In doing so, Faire borrowed something from online retailers’ playbook when building out its model: the concept of free returns.

“While you and your friends have been sending back shoes, mattresses and anything else that didn’t meet your expectations the past decade, retailers have never been given this luxury,” wrote Faire co-founder Max Rhodes in a March 2017 blog.

Giving local shops a way to try new products in their stores with the option of returning them within 60 days if shoppers don’t bite has proven quite successful so far, according to the company.

In a December 13 blog, Rhodes wrote that 15,000 stores are actively buying on the Faire platform and that 2,000 makers are fulfilling orders. The startup has also reached $100 million in run rate sales.

But the road to get to this point wasn’t without his bumps. In his blog, Rhodes relates how in January 2018, “a shocking percentage of the products we’d sold got returned, and an even more shocking number of retailers never even paid us.”

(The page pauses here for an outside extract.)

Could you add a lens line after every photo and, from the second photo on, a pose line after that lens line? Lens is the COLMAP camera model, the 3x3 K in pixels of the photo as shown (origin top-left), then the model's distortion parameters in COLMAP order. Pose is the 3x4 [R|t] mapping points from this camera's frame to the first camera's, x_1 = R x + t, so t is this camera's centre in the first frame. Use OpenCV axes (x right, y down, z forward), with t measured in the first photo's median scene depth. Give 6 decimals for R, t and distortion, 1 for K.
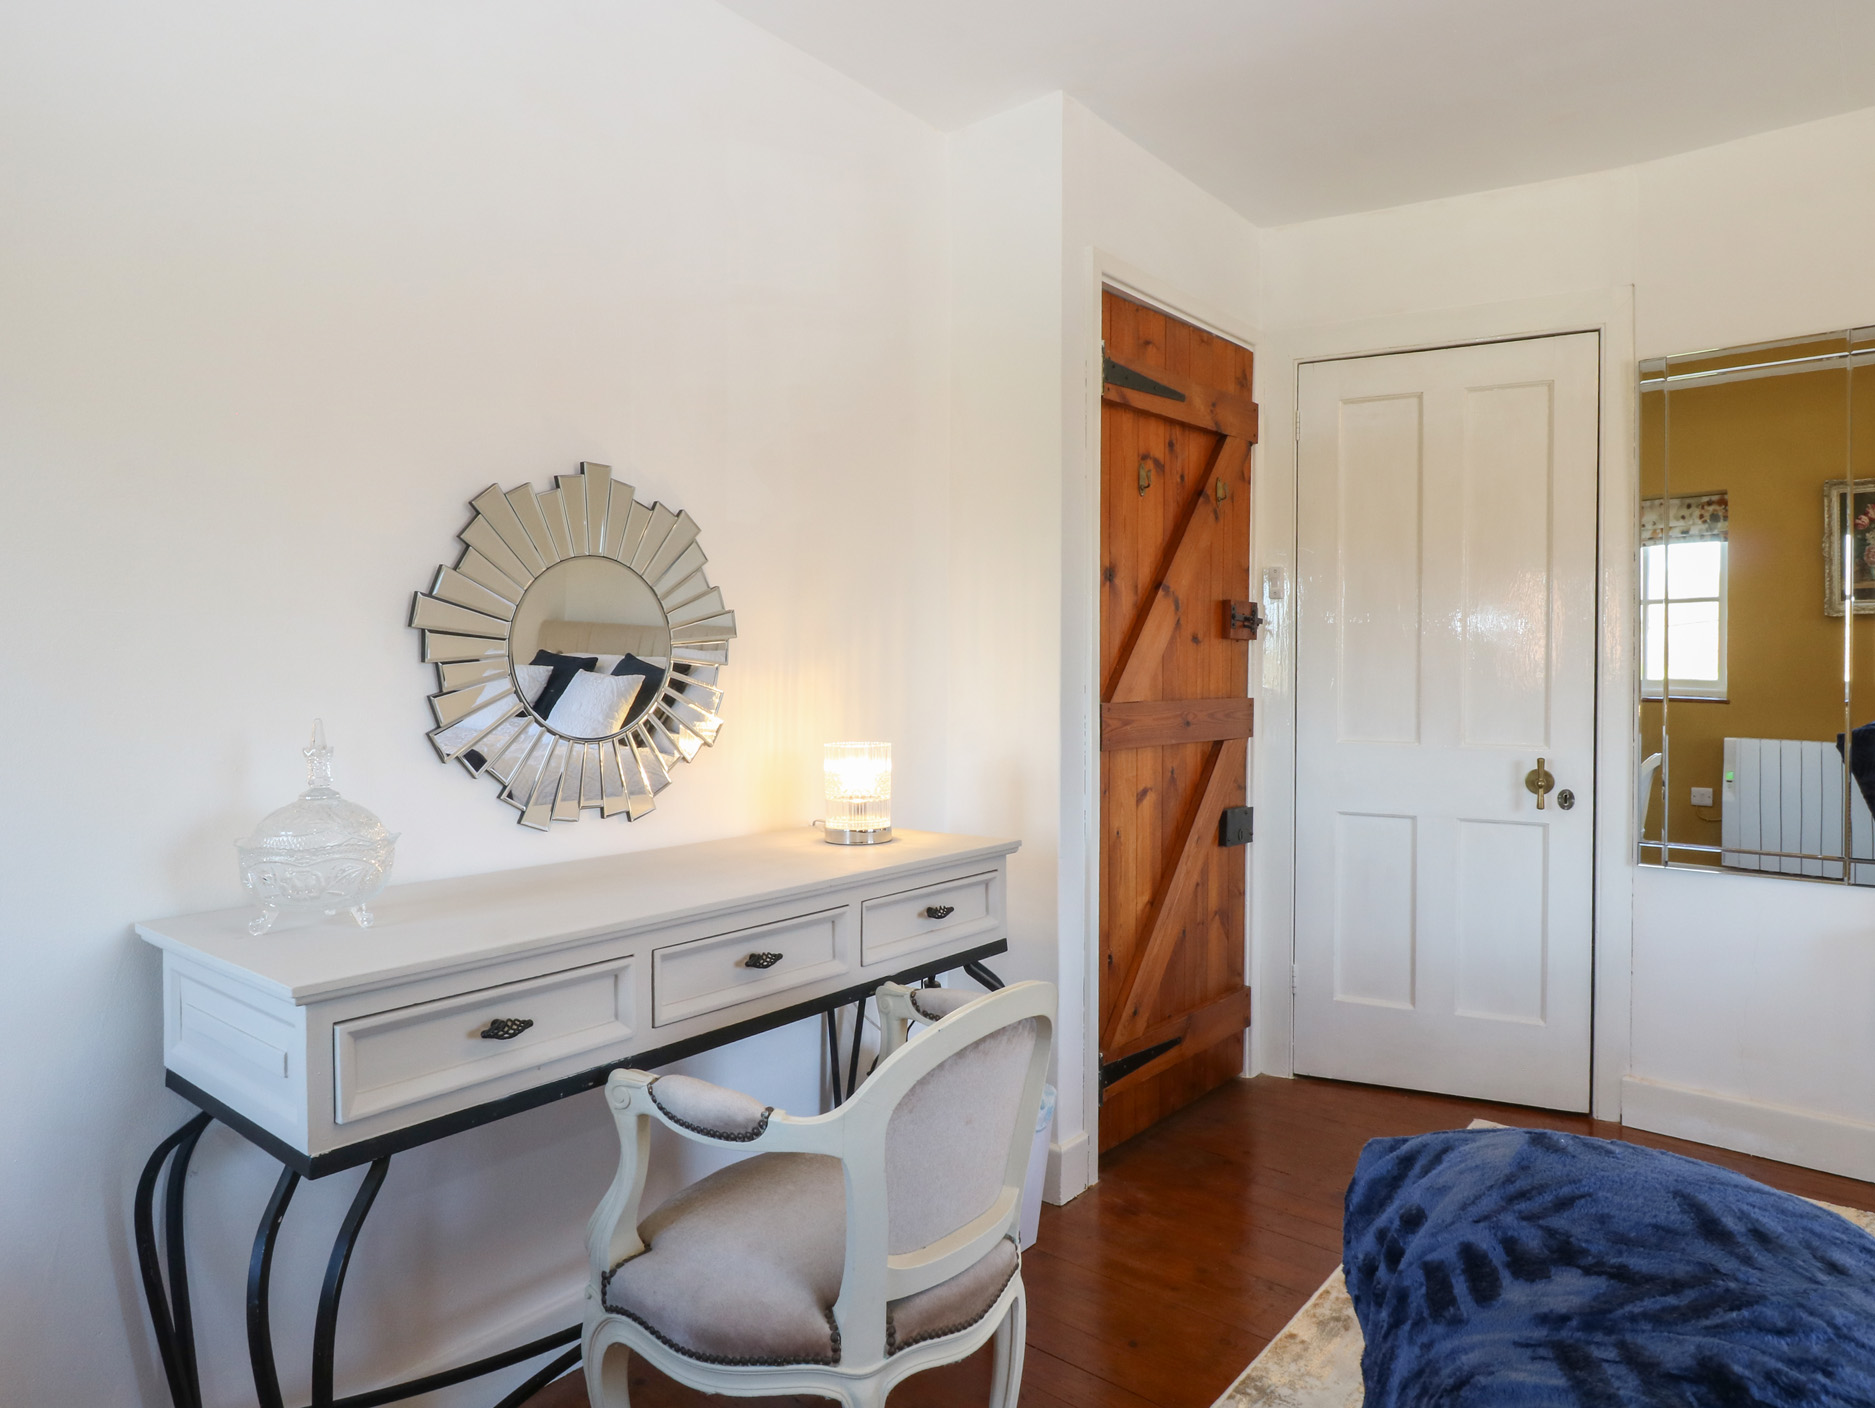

“We were losing serious money on every order we received, and the growth wasn’t slowing down,” he wrote.

So, Faire then did what any startup that is focused on growth does. It pivoted. The company tweaked some of the rules of the marketplace, imposed credit limits on retailers, re-ranked makers and products, and made it easier for retailers to pay their invoices.

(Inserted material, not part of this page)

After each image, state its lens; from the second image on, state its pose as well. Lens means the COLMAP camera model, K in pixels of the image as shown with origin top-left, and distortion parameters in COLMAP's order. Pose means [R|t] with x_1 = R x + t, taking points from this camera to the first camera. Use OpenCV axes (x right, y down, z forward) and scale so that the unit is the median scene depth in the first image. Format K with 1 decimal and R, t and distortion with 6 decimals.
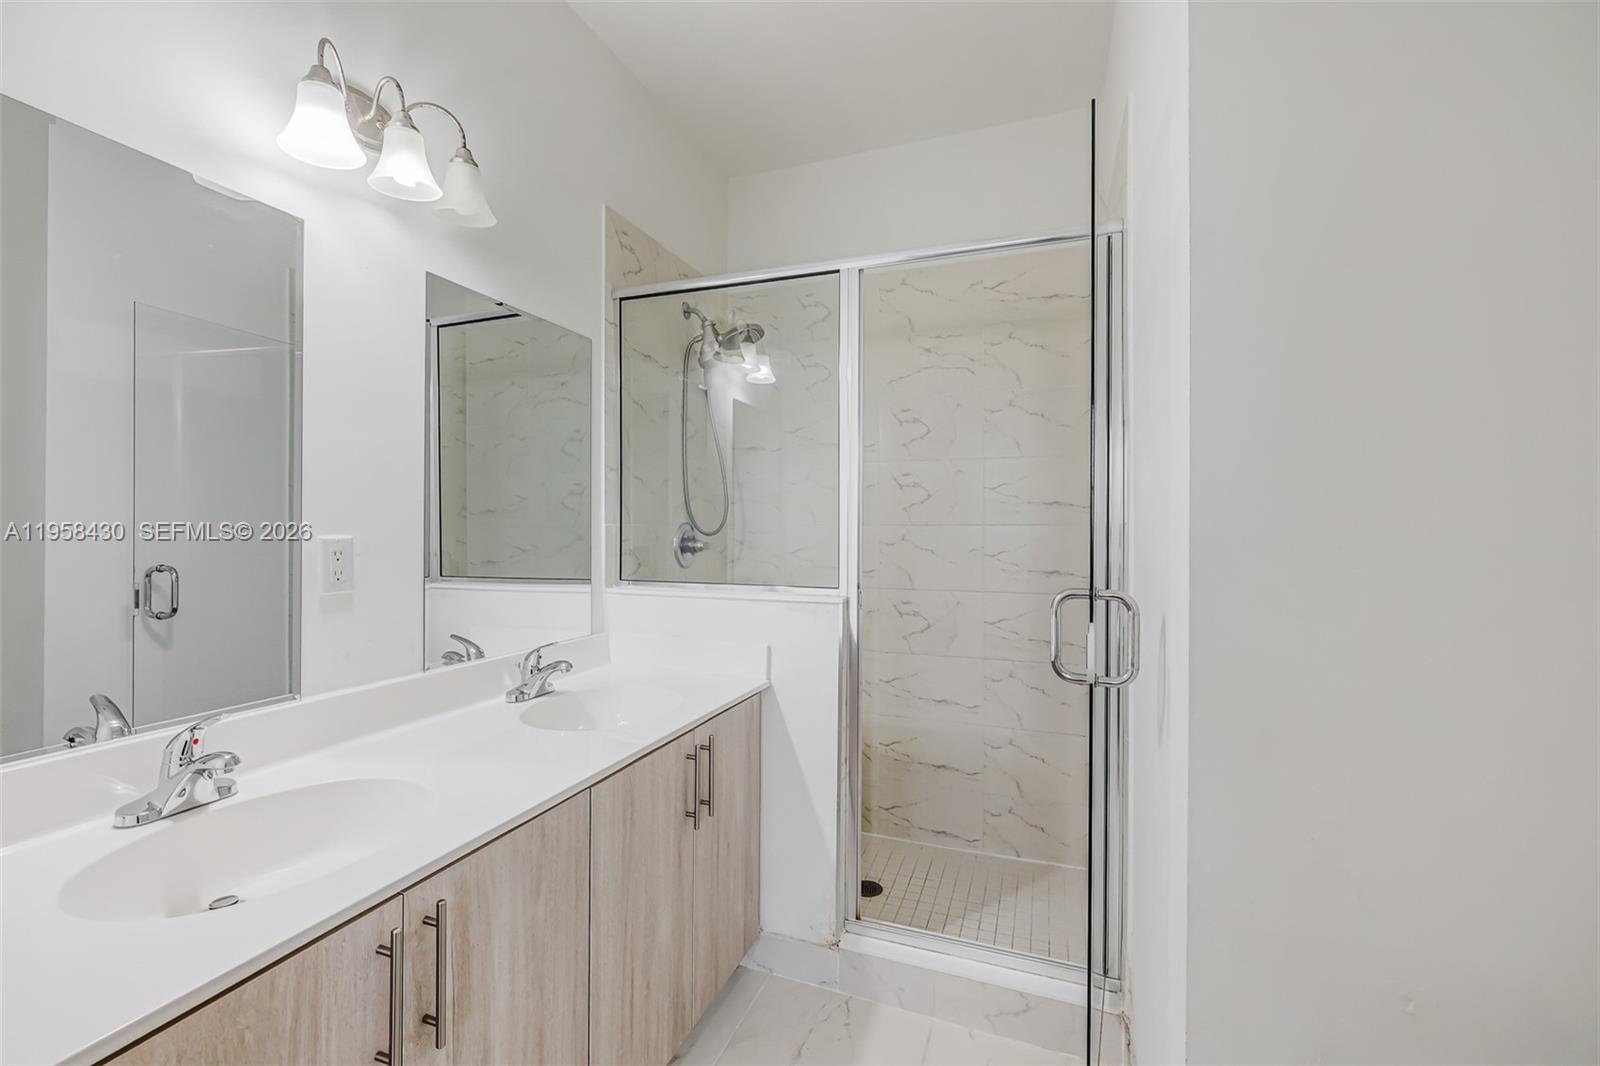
lens RADIAL K [[684.1, 0, 769.3], [0, 684.1, 525.4], [0, 0, 1]] dist [-0.000053, 0.000268]
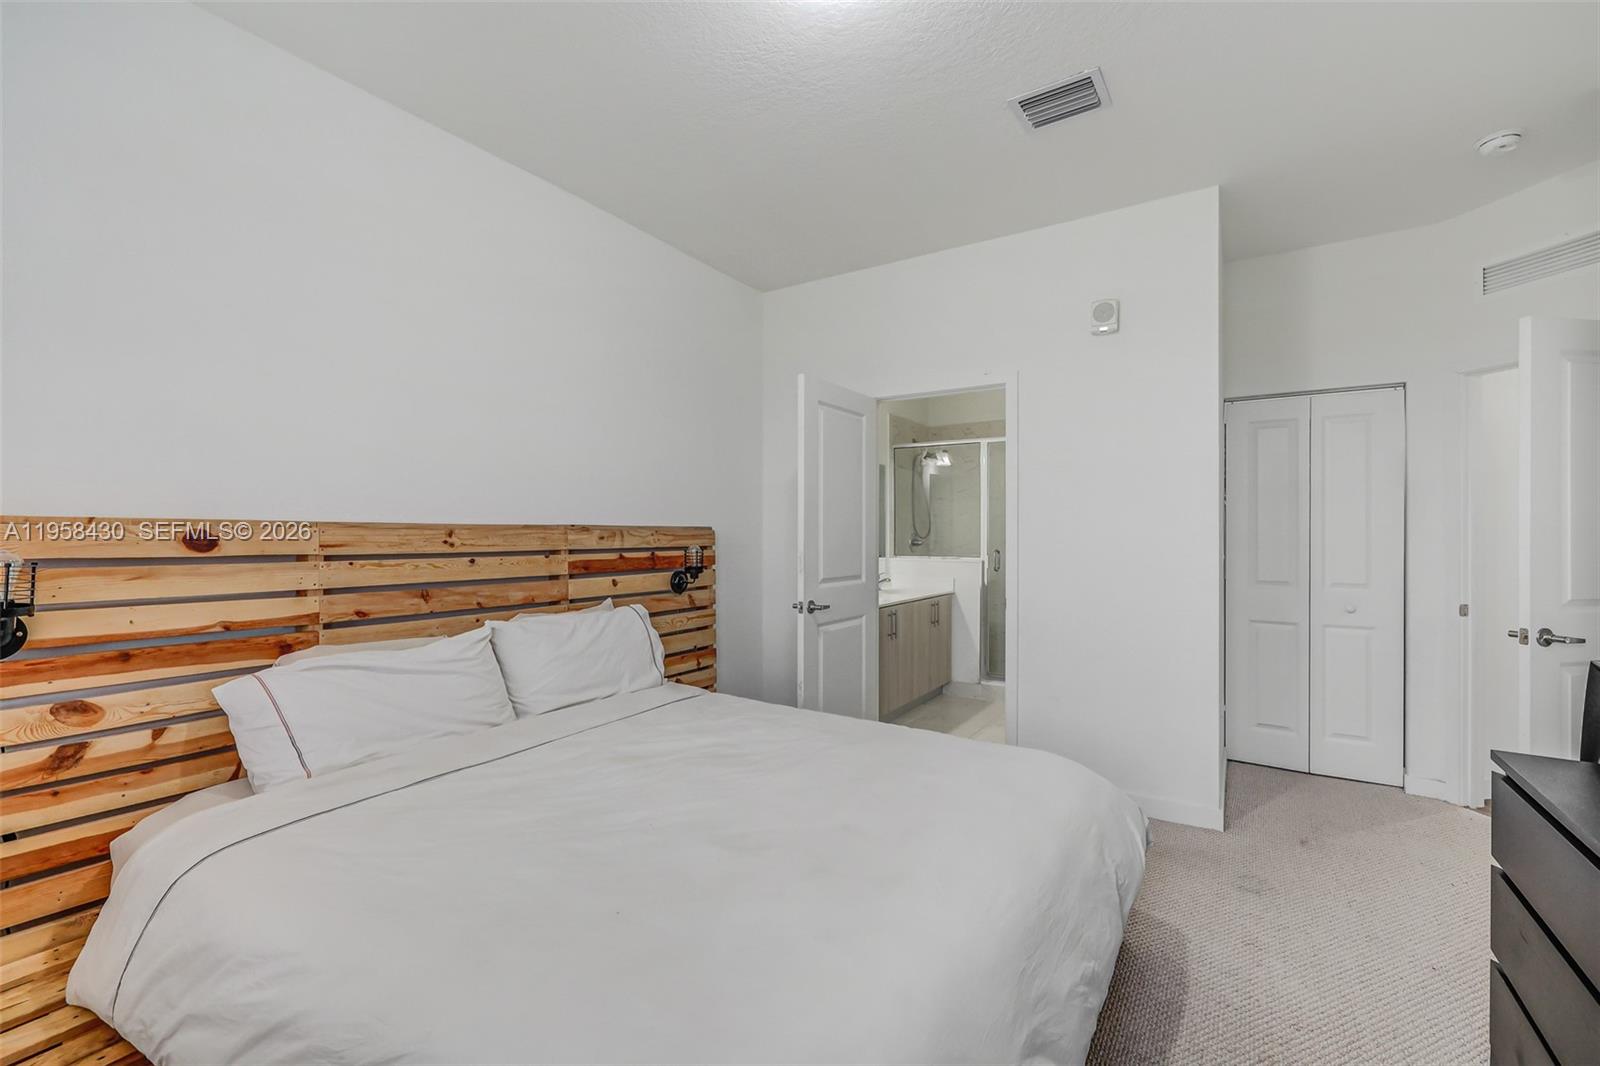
lens RADIAL K [[684.1, 0, 769.3], [0, 684.1, 525.4], [0, 0, 1]] dist [-0.000053, 0.000268]
pose [[0.975932, -0.002423, -0.218060, -0.094898], [0.000380, 0.999956, -0.009412, -0.008574], [0.218073, 0.009102, 0.975890, -1.399133]]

Within six months, return rates were down by 75 percent and defaults decreased by almost 90 percent, according to Rhodes.

It should be noted that Faire also has bootstrapped a prediction algorithm that it says will get smarter as its feed its own sell-through data into it. The former Square executives (Rhodes, for example, was the first product manager for several key initiatives at Square, including Square Capital and Square Cash, per his Crunchbase bio) said they learned from their time there “the power of combining technology with well-trained human intuition.”

While the future of retail is constantly evolving, it’s clear that not all consumers are focused solely on convenience. So it makes sense that retailers offering unique products with more personal customer service still have their competitive advantages, which companies like Faire only want to help increase.